» Texto:
╔══
Inmersos en ese gusto por lo irreal que el uso de argumentos contrafácticos siempre regala, los que apoyaban la teoría del contrato social procedían no solo a iluminar los pasadizos del tiempo, sino a reconstruir las galerías de la Historia dando por cierto un conjunto de circunstancias no acontecidas, pero que en su opinión bien podían haber sucedido.
 
Locke (1632-1704) compartía con Hobbes (1588-1679) que el abandono del estado natural hizo posible la aceptación de un contrato social que culminaría en la creación de un poder público: el Estado. El funcionamiento del Estado no debía incluir nunca, precisaba Locke, la pérdida, alienación y/o anulación de los derechos naturales que habían existido en el estado de naturaleza.
A diferencia de los presupuestos liberales e iusnaturalistas que mantuvo Locke, en Hobbes lo que prevalecía era la defensa del Leviatán y, desde el autoritarismo del Estado, la búsqueda a ultranza de la obediencia a la Ley. La meta hobbesiana del contrato social no era otra que anular, a favor del gobernante (monarquía) o gobernantes (aristocracia), la capacidad humana de decisión y de acción. Y dado que el Poder valía más que los individuos, más que la libertad de los individuos y mucho más que los derechos de las personas, éstas perdían todas sus prerrogativas naturales en el momento de vivir bajo el paraguas del Estado y de sus instituciones.
╚══
» Líneas proporcionadas:
╔══
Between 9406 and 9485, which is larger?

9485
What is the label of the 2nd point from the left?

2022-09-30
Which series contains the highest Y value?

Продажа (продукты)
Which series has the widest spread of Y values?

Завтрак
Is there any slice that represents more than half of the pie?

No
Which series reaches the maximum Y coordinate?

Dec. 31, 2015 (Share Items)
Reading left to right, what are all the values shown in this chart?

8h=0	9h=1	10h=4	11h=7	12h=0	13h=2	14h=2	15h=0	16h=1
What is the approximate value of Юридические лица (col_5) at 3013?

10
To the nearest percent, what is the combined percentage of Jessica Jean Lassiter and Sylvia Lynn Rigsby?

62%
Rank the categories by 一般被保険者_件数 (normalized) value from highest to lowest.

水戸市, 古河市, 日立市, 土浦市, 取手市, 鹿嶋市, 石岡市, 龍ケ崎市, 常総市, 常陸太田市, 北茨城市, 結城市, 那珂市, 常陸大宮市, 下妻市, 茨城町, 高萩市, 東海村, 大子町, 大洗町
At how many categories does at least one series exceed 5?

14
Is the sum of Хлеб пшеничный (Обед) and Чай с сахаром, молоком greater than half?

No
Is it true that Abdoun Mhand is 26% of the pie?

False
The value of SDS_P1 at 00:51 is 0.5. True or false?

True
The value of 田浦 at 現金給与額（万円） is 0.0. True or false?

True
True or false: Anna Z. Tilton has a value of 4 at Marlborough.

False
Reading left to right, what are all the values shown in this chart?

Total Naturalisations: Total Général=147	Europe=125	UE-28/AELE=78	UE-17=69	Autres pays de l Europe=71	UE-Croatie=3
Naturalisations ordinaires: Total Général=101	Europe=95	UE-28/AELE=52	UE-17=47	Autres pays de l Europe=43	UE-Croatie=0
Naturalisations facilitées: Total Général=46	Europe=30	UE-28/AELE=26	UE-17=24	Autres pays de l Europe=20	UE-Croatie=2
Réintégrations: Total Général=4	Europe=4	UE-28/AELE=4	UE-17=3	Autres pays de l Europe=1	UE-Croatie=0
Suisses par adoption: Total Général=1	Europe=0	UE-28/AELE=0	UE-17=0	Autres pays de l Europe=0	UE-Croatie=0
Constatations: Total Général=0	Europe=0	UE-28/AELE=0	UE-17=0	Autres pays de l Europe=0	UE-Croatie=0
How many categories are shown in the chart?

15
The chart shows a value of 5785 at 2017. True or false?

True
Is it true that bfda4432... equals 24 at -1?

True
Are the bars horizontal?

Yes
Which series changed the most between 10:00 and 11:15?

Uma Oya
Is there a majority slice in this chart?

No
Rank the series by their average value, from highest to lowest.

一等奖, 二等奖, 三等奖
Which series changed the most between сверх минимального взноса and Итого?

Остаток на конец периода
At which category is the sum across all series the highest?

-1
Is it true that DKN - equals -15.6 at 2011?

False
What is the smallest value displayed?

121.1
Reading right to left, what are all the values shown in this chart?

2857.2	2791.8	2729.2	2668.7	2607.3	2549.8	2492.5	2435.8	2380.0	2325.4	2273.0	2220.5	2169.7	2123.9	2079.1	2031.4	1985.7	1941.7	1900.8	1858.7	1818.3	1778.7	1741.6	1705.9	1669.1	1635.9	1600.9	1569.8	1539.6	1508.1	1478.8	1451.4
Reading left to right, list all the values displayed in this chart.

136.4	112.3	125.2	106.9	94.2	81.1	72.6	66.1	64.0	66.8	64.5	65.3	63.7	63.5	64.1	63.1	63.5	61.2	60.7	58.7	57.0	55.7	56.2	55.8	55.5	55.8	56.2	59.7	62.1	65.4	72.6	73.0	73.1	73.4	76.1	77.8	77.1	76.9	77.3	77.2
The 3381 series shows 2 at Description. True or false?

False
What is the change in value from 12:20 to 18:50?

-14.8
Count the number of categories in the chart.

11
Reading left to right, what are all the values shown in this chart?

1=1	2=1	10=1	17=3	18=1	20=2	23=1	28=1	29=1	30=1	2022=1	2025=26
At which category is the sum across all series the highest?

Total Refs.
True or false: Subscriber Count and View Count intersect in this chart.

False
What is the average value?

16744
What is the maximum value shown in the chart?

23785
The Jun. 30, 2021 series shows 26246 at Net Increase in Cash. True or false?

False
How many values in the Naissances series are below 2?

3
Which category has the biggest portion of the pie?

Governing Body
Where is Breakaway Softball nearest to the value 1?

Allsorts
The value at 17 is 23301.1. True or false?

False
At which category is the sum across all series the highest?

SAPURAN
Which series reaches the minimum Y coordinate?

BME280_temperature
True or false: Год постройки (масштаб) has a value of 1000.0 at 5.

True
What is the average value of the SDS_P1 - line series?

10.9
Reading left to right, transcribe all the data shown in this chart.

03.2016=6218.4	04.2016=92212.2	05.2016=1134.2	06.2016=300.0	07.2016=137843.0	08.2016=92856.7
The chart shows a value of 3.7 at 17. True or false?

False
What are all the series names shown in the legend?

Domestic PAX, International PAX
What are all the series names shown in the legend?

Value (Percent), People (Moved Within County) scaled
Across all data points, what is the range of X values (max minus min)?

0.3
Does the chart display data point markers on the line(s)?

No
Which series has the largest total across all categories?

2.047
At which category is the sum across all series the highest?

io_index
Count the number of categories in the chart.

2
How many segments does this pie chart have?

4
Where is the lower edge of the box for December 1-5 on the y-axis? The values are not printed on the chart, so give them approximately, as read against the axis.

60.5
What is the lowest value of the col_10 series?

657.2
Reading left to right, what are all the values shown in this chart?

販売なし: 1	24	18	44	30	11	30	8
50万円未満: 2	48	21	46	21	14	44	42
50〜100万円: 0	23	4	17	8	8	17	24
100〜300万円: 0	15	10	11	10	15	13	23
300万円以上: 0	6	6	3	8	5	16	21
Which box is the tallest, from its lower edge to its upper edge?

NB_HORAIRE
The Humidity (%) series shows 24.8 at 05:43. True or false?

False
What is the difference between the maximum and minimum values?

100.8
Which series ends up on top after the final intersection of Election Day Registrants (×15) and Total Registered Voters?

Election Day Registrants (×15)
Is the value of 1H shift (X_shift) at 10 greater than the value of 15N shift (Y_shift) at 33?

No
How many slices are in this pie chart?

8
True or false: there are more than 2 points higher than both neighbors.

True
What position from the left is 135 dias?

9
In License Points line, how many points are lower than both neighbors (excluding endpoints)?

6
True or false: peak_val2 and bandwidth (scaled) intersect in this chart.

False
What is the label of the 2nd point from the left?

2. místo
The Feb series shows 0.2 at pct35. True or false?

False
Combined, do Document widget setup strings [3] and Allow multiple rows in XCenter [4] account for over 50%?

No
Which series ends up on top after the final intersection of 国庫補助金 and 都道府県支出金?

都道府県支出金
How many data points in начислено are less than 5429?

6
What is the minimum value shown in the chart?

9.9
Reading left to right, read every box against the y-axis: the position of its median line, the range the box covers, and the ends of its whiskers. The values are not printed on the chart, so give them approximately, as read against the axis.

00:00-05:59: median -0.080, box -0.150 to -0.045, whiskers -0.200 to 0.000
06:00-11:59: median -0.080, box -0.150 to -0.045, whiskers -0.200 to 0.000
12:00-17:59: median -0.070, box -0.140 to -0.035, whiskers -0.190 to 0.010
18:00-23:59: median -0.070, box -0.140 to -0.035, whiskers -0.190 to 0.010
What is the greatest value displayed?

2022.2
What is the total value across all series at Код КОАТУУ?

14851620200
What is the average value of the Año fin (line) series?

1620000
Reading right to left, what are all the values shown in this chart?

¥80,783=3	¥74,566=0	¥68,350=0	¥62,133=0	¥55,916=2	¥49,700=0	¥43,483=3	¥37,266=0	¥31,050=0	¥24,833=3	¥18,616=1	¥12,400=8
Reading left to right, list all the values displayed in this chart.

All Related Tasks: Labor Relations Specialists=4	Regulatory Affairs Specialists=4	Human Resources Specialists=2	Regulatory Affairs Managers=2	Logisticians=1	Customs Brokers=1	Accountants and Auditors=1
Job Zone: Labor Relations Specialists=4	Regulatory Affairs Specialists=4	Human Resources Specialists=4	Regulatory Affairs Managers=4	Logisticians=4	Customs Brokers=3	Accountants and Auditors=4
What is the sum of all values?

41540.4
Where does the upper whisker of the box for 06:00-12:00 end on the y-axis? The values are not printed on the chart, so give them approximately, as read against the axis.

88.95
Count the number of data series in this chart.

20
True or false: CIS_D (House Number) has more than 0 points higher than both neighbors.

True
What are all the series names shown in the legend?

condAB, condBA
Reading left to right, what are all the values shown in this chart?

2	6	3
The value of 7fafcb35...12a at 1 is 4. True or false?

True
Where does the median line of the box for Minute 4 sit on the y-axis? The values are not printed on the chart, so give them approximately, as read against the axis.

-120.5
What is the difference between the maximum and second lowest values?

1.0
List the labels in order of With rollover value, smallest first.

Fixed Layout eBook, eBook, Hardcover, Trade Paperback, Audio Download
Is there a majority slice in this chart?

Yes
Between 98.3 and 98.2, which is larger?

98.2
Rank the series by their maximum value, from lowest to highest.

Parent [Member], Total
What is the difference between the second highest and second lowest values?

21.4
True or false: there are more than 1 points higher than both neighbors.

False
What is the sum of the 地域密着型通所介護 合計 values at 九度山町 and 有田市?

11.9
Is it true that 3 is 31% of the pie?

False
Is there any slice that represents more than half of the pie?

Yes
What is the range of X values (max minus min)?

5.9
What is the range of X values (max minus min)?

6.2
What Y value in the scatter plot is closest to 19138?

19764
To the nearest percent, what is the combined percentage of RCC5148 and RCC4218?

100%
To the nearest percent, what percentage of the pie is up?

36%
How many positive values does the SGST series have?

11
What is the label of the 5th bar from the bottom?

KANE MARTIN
╚══
» Descripción de la tarea:
Enumera todos los años que aparecen en el texto sobre el contrato social. Las líneas no desempeñan ningún papel en esto.

» Respuesta:
1632, 1704, 1588 y 1679.